You struggle out of the layers of life jacket, waterproof jacket, waders and neoprene on deck to undertake the most risky procedure during the entire crossing. One of your companion’s help is required to hold onto your waistband with both hands while you concentrate on urinating with your neoprene rolled down, ensuring that you don’t fly off the deck into the cold ten-degree water. If it weren’t for the wind and the gloomy clouds, the romantic sight would make even Jack and Rose from ‘Titanic’ green with envy.

Land finally sighted

At around six o’clock in the morning, a black shadow suddenly appears from the rainy haze. A huge freight barge half a kilometre away moves past us eerily to the north and disappears abruptly back into the grey void, just as it appeared. Anyone who had been on the command bridge of the freighter would have rubbed their eyes in amazement having seen our craft so early in the morning in the middle of the gulf.

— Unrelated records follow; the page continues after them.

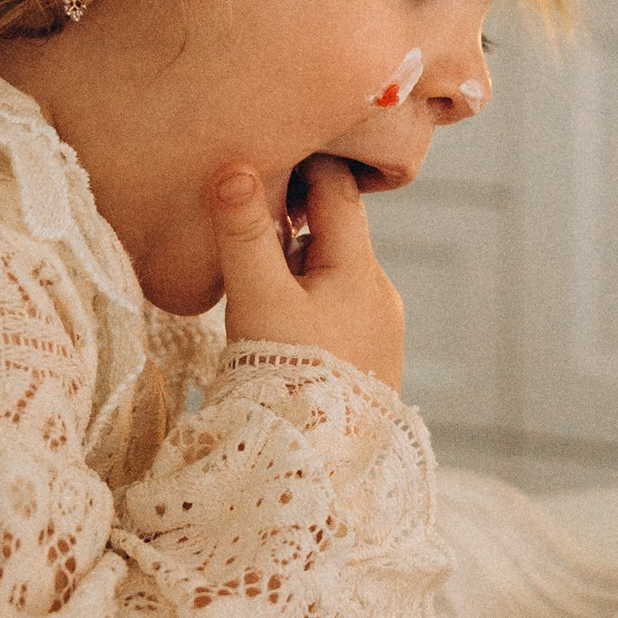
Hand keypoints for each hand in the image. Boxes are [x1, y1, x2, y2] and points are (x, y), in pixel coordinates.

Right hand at [212, 157, 405, 390]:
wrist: (319, 465)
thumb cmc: (287, 378)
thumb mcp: (257, 300)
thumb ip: (243, 234)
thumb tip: (234, 167)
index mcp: (359, 268)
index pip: (335, 188)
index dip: (301, 164)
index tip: (265, 153)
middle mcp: (381, 291)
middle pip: (336, 229)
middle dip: (296, 216)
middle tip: (248, 212)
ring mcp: (383, 327)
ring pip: (336, 271)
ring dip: (301, 263)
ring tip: (258, 276)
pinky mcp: (374, 357)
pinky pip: (341, 307)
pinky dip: (312, 298)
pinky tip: (283, 320)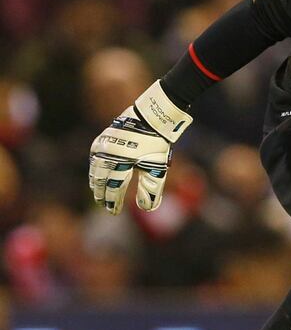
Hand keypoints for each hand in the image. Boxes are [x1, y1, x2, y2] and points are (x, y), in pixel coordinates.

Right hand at [88, 81, 191, 214]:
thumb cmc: (156, 144)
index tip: (114, 211)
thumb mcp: (157, 168)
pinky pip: (95, 157)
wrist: (151, 117)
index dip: (113, 201)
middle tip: (104, 205)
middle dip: (102, 193)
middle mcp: (108, 154)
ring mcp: (103, 145)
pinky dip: (95, 168)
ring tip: (97, 193)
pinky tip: (96, 174)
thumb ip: (151, 189)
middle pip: (101, 179)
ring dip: (96, 182)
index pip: (114, 187)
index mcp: (121, 162)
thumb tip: (146, 208)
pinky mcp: (103, 138)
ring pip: (95, 169)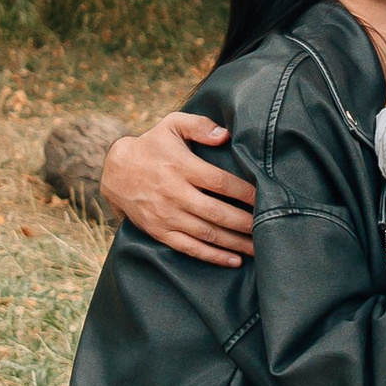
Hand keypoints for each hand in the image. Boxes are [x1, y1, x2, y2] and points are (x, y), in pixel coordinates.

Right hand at [99, 109, 257, 267]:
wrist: (115, 172)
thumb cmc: (152, 145)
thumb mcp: (171, 125)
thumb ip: (199, 125)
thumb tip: (225, 134)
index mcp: (181, 166)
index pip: (219, 182)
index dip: (244, 192)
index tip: (265, 197)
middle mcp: (174, 193)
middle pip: (216, 212)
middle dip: (246, 222)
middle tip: (270, 227)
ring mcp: (166, 215)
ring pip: (206, 233)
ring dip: (235, 243)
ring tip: (260, 248)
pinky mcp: (160, 231)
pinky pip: (189, 248)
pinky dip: (213, 256)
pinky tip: (233, 260)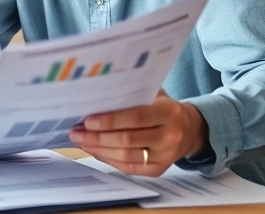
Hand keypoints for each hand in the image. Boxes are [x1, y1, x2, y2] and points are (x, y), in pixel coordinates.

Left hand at [67, 90, 206, 176]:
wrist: (189, 129)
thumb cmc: (163, 107)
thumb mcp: (155, 95)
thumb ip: (133, 95)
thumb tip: (96, 97)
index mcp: (169, 113)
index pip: (135, 118)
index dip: (109, 120)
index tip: (86, 120)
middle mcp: (170, 136)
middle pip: (127, 140)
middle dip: (97, 137)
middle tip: (76, 132)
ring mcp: (165, 156)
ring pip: (126, 156)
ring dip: (99, 149)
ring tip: (81, 141)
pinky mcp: (159, 170)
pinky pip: (129, 167)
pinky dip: (108, 159)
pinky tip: (95, 150)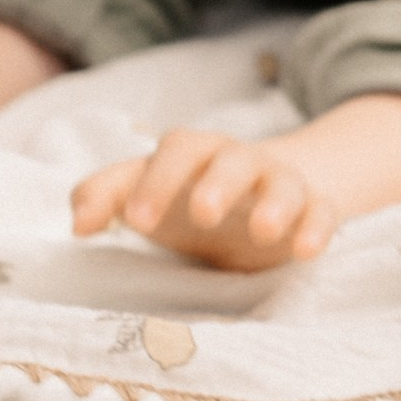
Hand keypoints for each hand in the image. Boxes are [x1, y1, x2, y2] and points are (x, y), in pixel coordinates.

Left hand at [71, 91, 400, 273]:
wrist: (256, 200)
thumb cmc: (185, 195)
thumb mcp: (145, 192)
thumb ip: (104, 196)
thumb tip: (77, 223)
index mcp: (194, 152)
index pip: (177, 149)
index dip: (156, 180)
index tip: (134, 222)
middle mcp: (239, 161)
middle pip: (232, 158)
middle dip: (218, 183)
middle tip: (202, 214)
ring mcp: (280, 184)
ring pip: (283, 183)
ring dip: (275, 203)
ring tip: (265, 230)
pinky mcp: (312, 211)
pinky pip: (322, 212)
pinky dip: (318, 227)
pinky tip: (306, 251)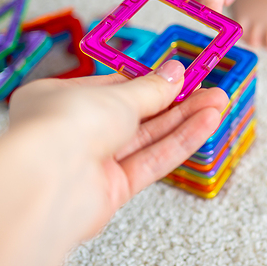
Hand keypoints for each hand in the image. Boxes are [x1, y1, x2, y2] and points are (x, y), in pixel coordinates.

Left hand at [9, 61, 227, 240]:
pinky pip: (150, 162)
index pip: (111, 88)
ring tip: (218, 104)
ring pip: (146, 139)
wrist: (48, 184)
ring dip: (183, 121)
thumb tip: (175, 74)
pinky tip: (205, 124)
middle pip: (134, 115)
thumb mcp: (116, 95)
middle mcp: (73, 132)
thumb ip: (151, 89)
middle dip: (175, 102)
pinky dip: (178, 143)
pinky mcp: (110, 191)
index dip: (149, 82)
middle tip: (210, 91)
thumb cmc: (63, 126)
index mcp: (57, 100)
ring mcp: (92, 163)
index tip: (181, 76)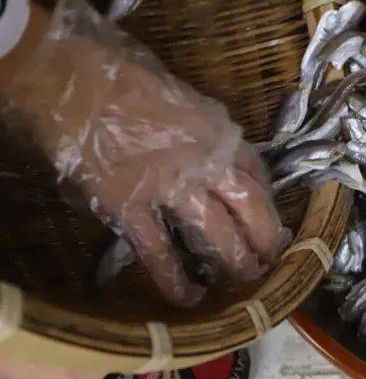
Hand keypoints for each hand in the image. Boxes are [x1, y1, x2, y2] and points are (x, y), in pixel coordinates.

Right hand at [1, 0, 289, 304]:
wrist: (77, 84)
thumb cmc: (129, 80)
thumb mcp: (186, 99)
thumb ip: (207, 130)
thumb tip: (222, 154)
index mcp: (221, 133)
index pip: (258, 174)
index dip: (270, 202)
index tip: (276, 220)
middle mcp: (205, 162)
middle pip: (250, 209)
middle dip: (265, 239)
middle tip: (271, 261)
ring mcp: (169, 188)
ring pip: (215, 234)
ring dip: (233, 261)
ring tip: (244, 279)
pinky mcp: (128, 208)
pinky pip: (158, 251)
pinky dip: (174, 278)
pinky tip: (188, 297)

At three o’clock in the afternoon we see the first weak contours of the Finnish coast in the east. We are still 15 kilometres away. This moment is as magical as we had imagined it to be when back home on the sofa. When we recognise the bay we are going to land in, we still want to know the answer to a question. No one has yet sailed with a raft against the wind – is it possible? We should do it today. We place all the steering fins in the water as far as they will go. Tormented by nausea, we pull on the lines again, try to precisely determine the direction of the wind and check our course over ground on the GPS. No enviable task, as anyone who spends too long staring at the display quickly rushes to the edge of the deck to say hello to the fish. However, no matter how hard we lash and pull, we drift too much. We therefore set our final course for our landing zone.

It is 5 pm when the raft enters the deserted bay of the headland in Frösön. It took 20 hours to cross the almost 100-kilometre-wide Gulf of Bothnia, but the seaworthiness of this incredible pre-Columbian design has been proven once again. We can now all imagine what incredible journeys the indigenous people undertook back then.